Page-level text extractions

________

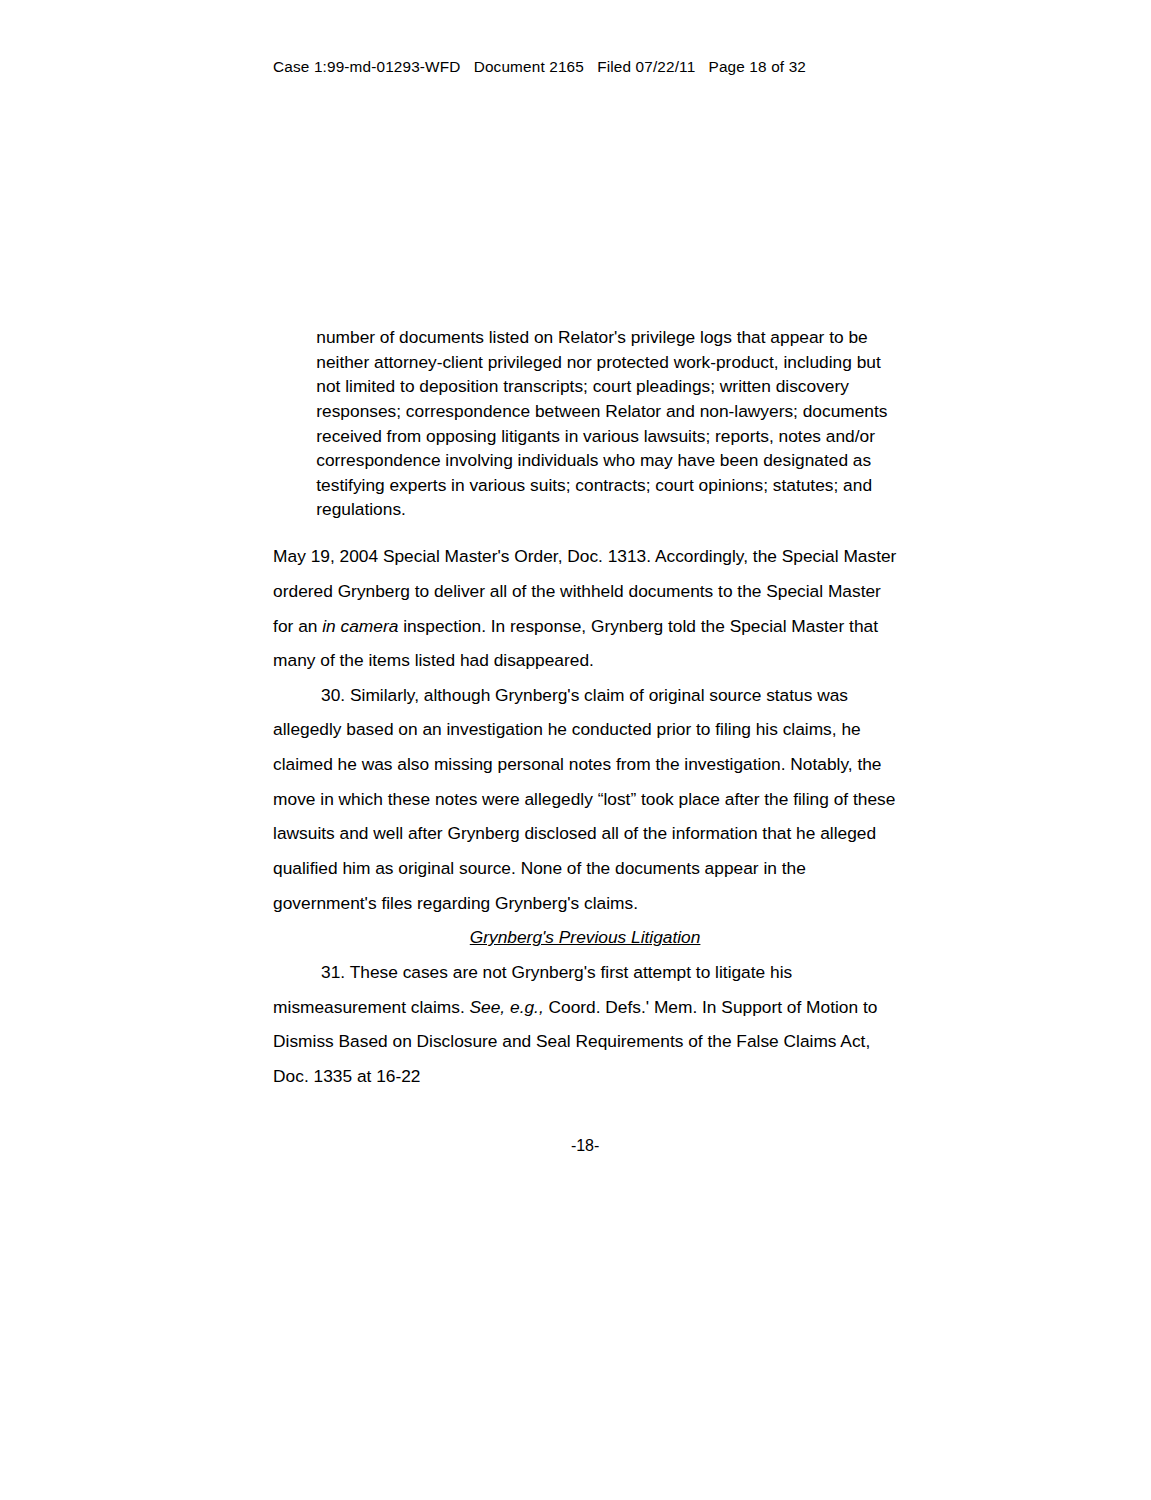Case 1:99-md-01293-WFD Document 2165 Filed 07/22/11 Page 18 of 32
number of documents listed on Relator's privilege logs that appear to be neither attorney-client privileged nor protected work-product, including but not limited to deposition transcripts; court pleadings; written discovery responses; correspondence between Relator and non-lawyers; documents received from opposing litigants in various lawsuits; reports, notes and/or correspondence involving individuals who may have been designated as testifying experts in various suits; contracts; court opinions; statutes; and regulations.
May 19, 2004 Special Master's Order, Doc. 1313. Accordingly, the Special Master ordered Grynberg to deliver all of the withheld documents to the Special Master for an in camera inspection. In response, Grynberg told the Special Master that many of the items listed had disappeared.
30. Similarly, although Grynberg's claim of original source status was allegedly based on an investigation he conducted prior to filing his claims, he claimed he was also missing personal notes from the investigation. Notably, the move in which these notes were allegedly “lost” took place after the filing of these lawsuits and well after Grynberg disclosed all of the information that he alleged qualified him as original source. None of the documents appear in the government's files regarding Grynberg's claims.
Grynberg's Previous Litigation
31. These cases are not Grynberg's first attempt to litigate his mismeasurement claims. See, e.g., Coord. Defs.' Mem. In Support of Motion to Dismiss Based on Disclosure and Seal Requirements of the False Claims Act, Doc. 1335 at 16-22
-18-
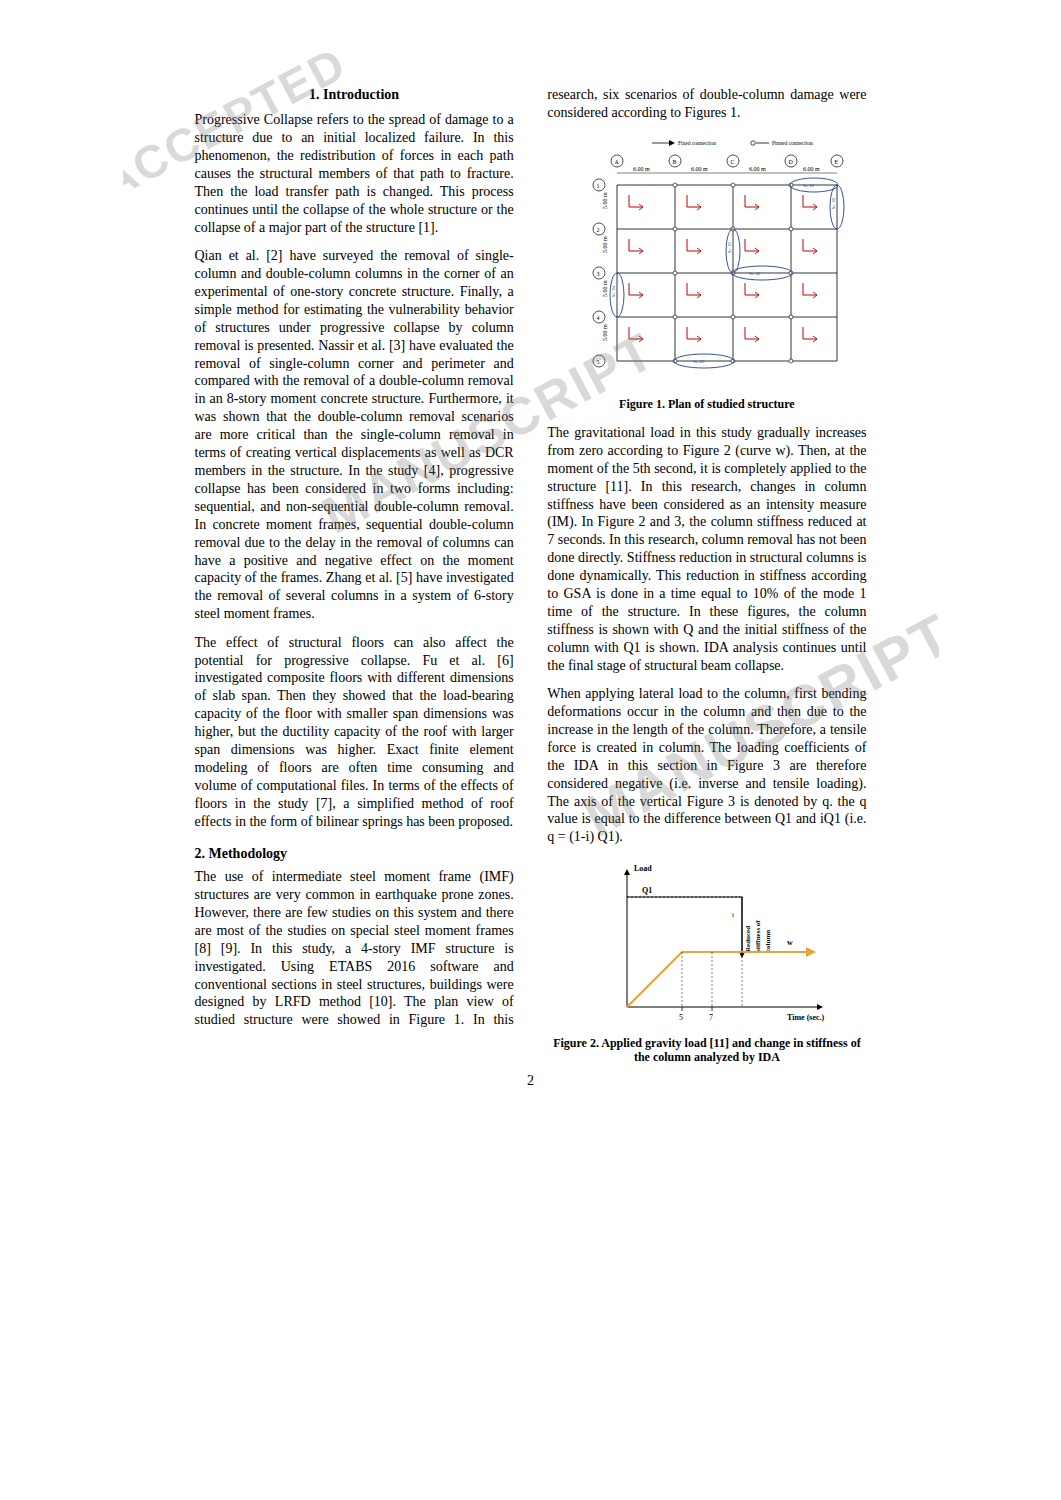ACCEPTED MANUSCRIPT MANUSCRIPT
1. Introduction
Progressive Collapse refers to the spread of damage to a structure due to an initial localized failure. In this phenomenon, the redistribution of forces in each path causes the structural members of that path to fracture. Then the load transfer path is changed. This process continues until the collapse of the whole structure or the collapse of a major part of the structure [1].
Qian et al. [2] have surveyed the removal of single-column and double-column columns in the corner of an experimental of one-story concrete structure. Finally, a simple method for estimating the vulnerability behavior of structures under progressive collapse by column removal is presented. Nassir et al. [3] have evaluated the removal of single-column corner and perimeter and compared with the removal of a double-column removal in an 8-story moment concrete structure. Furthermore, it was shown that the double-column removal scenarios are more critical than the single-column removal in terms of creating vertical displacements as well as DCR members in the structure. In the study [4], progressive collapse has been considered in two forms including: sequential, and non-sequential double-column removal. In concrete moment frames, sequential double-column removal due to the delay in the removal of columns can have a positive and negative effect on the moment capacity of the frames. Zhang et al. [5] have investigated the removal of several columns in a system of 6-story steel moment frames.
The effect of structural floors can also affect the potential for progressive collapse. Fu et al. [6] investigated composite floors with different dimensions of slab span. Then they showed that the load-bearing capacity of the floor with smaller span dimensions was higher, but the ductility capacity of the roof with larger span dimensions was higher. Exact finite element modeling of floors are often time consuming and volume of computational files. In terms of the effects of floors in the study [7], a simplified method of roof effects in the form of bilinear springs has been proposed.
2. Methodology
The use of intermediate steel moment frame (IMF) structures are very common in earthquake prone zones. However, there are few studies on this system and there are most of the studies on special steel moment frames [8] [9]. In this study, a 4-story IMF structure is investigated. Using ETABS 2016 software and conventional sections in steel structures, buildings were designed by LRFD method [10]. The plan view of studied structure were showed in Figure 1. In this research, six scenarios of double-column damage were considered according to Figures 1.
Fixed connection Pinned connection A B C D E 6.00 m 6.00 m 6.00 m 6.00 m 1 2 3 4 5 5.00 m 5.00 m 5.00 m 5.00 m Sc. 01 Sc. 06 Sc. 05 Sc. 02 Sc. 04 Sc. 03
Figure 1. Plan of studied structure
The gravitational load in this study gradually increases from zero according to Figure 2 (curve w). Then, at the moment of the 5th second, it is completely applied to the structure [11]. In this research, changes in column stiffness have been considered as an intensity measure (IM). In Figure 2 and 3, the column stiffness reduced at 7 seconds. In this research, column removal has not been done directly. Stiffness reduction in structural columns is done dynamically. This reduction in stiffness according to GSA is done in a time equal to 10% of the mode 1 time of the structure. In these figures, the column stiffness is shown with Q and the initial stiffness of the column with Q1 is shown. IDA analysis continues until the final stage of structural beam collapse.
When applying lateral load to the column, first bending deformations occur in the column and then due to the increase in the length of the column. Therefore, a tensile force is created in column. The loading coefficients of the IDA in this section in Figure 3 are therefore considered negative (i.e. inverse and tensile loading). The axis of the vertical Figure 3 is denoted by q. the q value is equal to the difference between Q1 and iQ1 (i.e. q = (1-i) Q1).
Load Time (sec.) Q1 i Reduced stiffness of column w 5 7
Figure 2. Applied gravity load [11] and change in stiffness of the column analyzed by IDA
2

________

### Task to carry out
When a line among the entries above contains "notes", copy it.

### Your solution
number of documents listed on Relator's privilege logs that appear to be neither attorney-client privileged nor protected work-product, including but not limited to deposition transcripts; court pleadings; written discovery responses; correspondence between Relator and non-lawyers; documents received from opposing litigants in various lawsuits; reports, notes and/or correspondence involving individuals who may have been designated as testifying experts in various suits; contracts; court opinions; statutes; and regulations.
30. Similarly, although Grynberg's claim of original source status was allegedly based on an investigation he conducted prior to filing his claims, he claimed he was also missing personal notes from the investigation. Notably, the move in which these notes were allegedly “lost” took place after the filing of these lawsuits and well after Grynberg disclosed all of the information that he alleged qualified him as original source. None of the documents appear in the government's files regarding Grynberg's claims.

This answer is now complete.